**What you should do:**
Can you reproduce the listing below exactly, from the line containing "## Features" through the final line of the listing, including both? Omit the pictures from your answer.

***** Dataset records *****

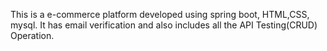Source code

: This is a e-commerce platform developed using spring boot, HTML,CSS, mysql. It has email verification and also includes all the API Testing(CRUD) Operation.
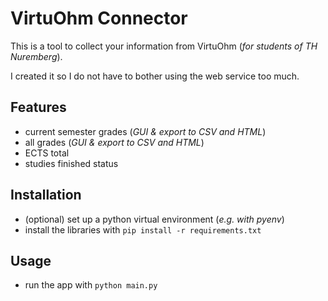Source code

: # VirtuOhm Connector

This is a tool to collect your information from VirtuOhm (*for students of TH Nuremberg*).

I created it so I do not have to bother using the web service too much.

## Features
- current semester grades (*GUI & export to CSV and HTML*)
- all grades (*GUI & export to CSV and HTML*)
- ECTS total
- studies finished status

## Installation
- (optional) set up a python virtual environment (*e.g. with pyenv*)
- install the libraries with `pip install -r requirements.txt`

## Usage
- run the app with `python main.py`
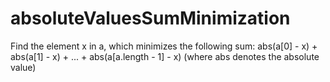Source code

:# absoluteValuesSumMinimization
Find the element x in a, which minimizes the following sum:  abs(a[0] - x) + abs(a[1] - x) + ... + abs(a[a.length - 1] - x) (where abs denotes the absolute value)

*****

**Reply:**
## Features
- current semester grades (*GUI & export to CSV and HTML*)
- all grades (*GUI & export to CSV and HTML*)
- ECTS total
- studies finished status

## Installation
- (optional) set up a python virtual environment (*e.g. with pyenv*)
- install the libraries with `pip install -r requirements.txt`

## Usage
- run the app with `python main.py`
Source code

:# absoluteValuesSumMinimization
Find the element x in a, which minimizes the following sum:  abs(a[0] - x) + abs(a[1] - x) + ... + abs(a[a.length - 1] - x) (where abs denotes the absolute value)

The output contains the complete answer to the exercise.